At 22:53 09/01/30, Richard Ishida wrote:

>To be honest I wasn't particularly concerned with the case where element and
>attribute names are involved.  The case for class names and ids is much more
>pressing (and that's what the tests revolve around), and in my mind those
>are very prone to be in-language and not rare at all as the Web rolls out
>internationally.

Valid point. I wouldn't use the word 'pressing' here, but it's
definitely the case that class names and ids need more consideration.

>And the 83 million inhabitants of Vietnam are not the only
>people who face this issue.  There are many languages that use combining
>characters, including the Latin script based languages of Africa and
>aboriginal North America, most scripts of Asia, etc., and one can't always
>guarantee that the input methods used for those languages will always create
>text in one given form vis a vis normalization.

Using combinging characters isn't what's important. If no precombined
variant is available, and there is only one combining character, there
are no problems,... It would be very good to see some actual examples,
rather than roundaboutly mentioning whole continents.

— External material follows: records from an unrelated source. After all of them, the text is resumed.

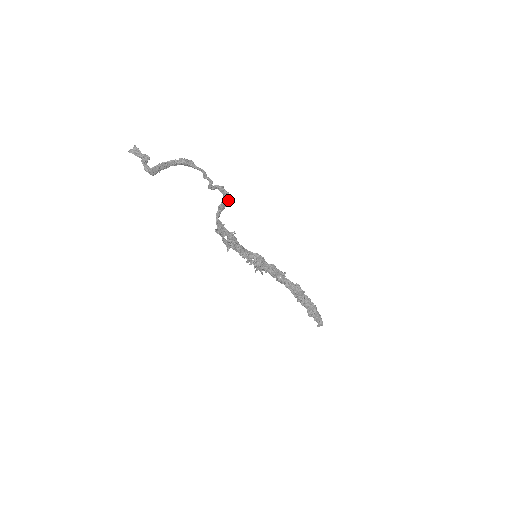
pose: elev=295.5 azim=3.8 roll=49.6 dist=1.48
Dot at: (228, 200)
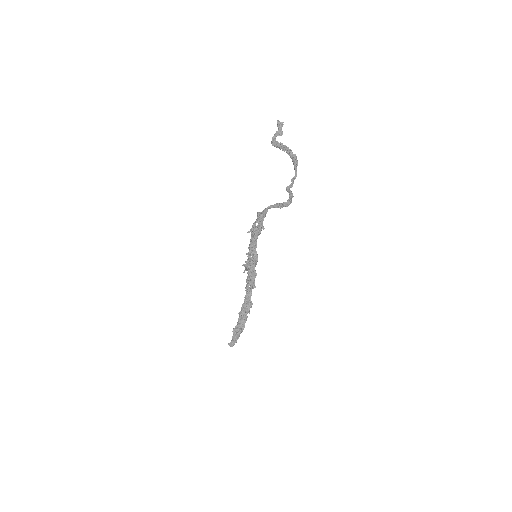
Dot at: (286, 206)
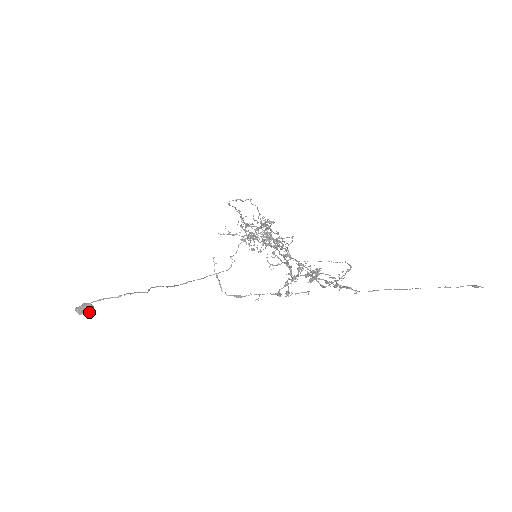
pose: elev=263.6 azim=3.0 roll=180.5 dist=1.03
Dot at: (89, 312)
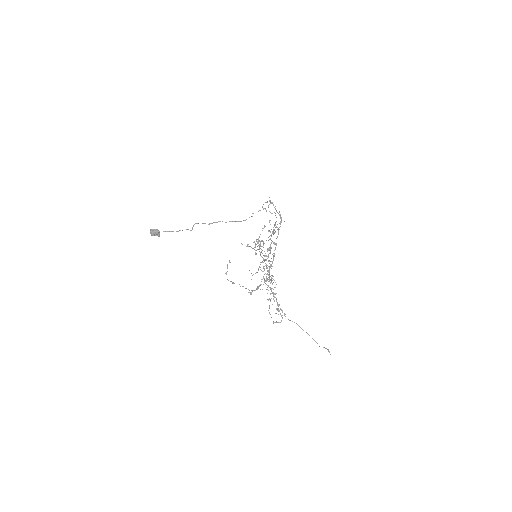
Dot at: occluded
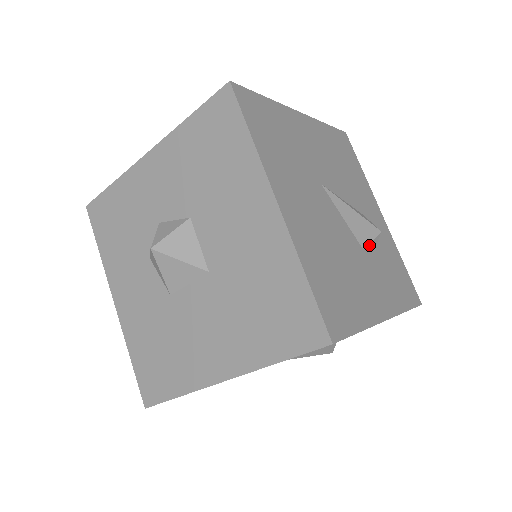
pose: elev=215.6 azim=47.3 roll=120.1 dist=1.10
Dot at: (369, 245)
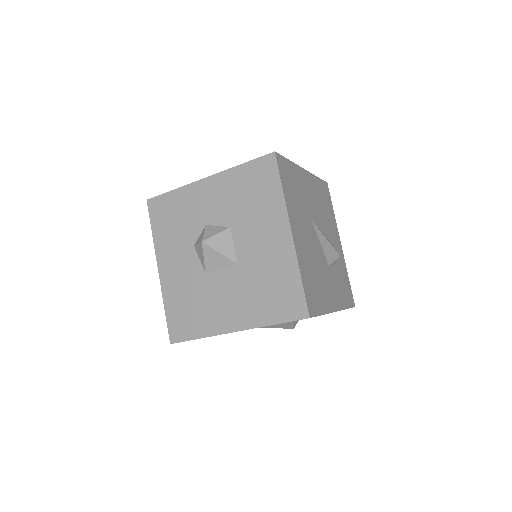
Dot at: (332, 263)
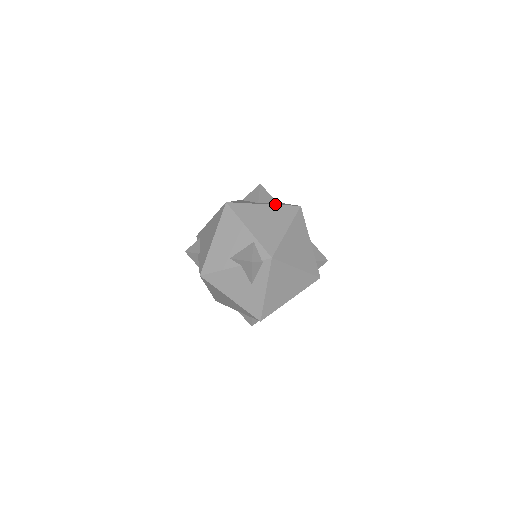
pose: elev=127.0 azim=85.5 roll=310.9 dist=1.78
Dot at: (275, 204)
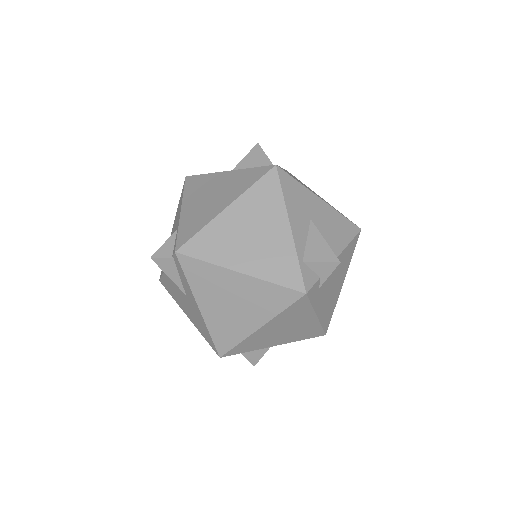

>It's one thing to be aware of the problem, but another to be able to deal
>with it.  First, if someone else is writing the CSS and you are writing the
>HTML, you have to know something about normalization, then you have to work
>out what approach the CSS guy used for class names (which could even vary
>from name to name depending on the input method), but then you have to match
>his method.  
>
>That means that if you're using a Mac and he was using Windows you'll need
>to convert your names to partially normalized form.  That requires an
>additional level of fiddling, assuming that you know how to find a way to
>actually achieve it (you might need a different input method, or need to
>change the settings of your editor, and if the CSS text isn't consistent in
>the way combining characters are used or ordered this could be much more
>problematic). 

The solution is much simpler than that. It's copy-and-paste. Open the
relevant CSS file in your text editor, and copy the class name over to
your HTML.

>Highly technical people like you may be able to figure all this out, but CSS
>and HTML aren't designed to be used just by highly technical people.
>Secondly, you shouldn't have to examine bytes to write CSS, this is just a
>nuisance when you just want to type the same word as the other guy did.
>That's what normalization is for - recognising that canonically equivalent
>text is actually the same.  Normalizing the data before lookup would remove
>all those issues.

I agree that nobody should have to examine bytes to write CSS or
the HTML that goes with it. However, the right thing is to provide
people with keyboard implementations that do the right thing from
the start. That's the whole point of why NFC was created; if it were
not for that, we never would have needed NFC, because each browser/...
can normalize internally whichever way they want.

Another easy alternative, which may already happen in some cases,
although I personally wouldn't like it, is that when such problems
occur, people will just go back to writing the identifier in question
without accents.

Regards,    Martin.

#-#-#  Martin J. Du"rst, Assoc. Professor, Aoyama Gakuin University
#-#-#  http://www.sw.it.aoyama.ac.jp       mailto:duerst@it.aoyama.ac.jp

Received on Sunday, 1 February 2009 08:33:08 UTC